Rewrite the lines below as a numbered list, dropping any blank lines and leaving the pictures out of your answer.

::: RECORDS TO PROCESS

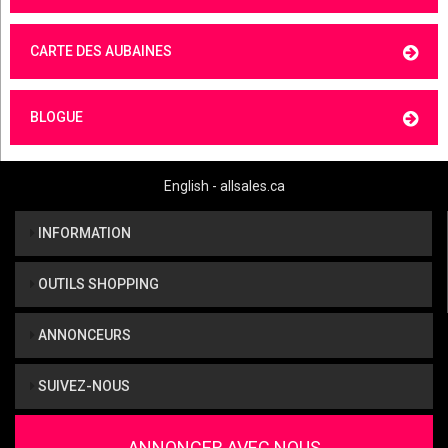
CARTE DES AUBAINES
BLOGUE
English - allsales.ca
INFORMATION
OUTILS SHOPPING
ANNONCEURS
SUIVEZ-NOUS
ANNONCER AVEC NOUS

::::::

> [SOLUTION TO THIS EXERCISE]
1. CARTE DES AUBAINES
2. BLOGUE
3. English - allsales.ca
4. INFORMATION
5. OUTILS SHOPPING
6. ANNONCEURS
7. SUIVEZ-NOUS
8. ANNONCER AVEC NOUS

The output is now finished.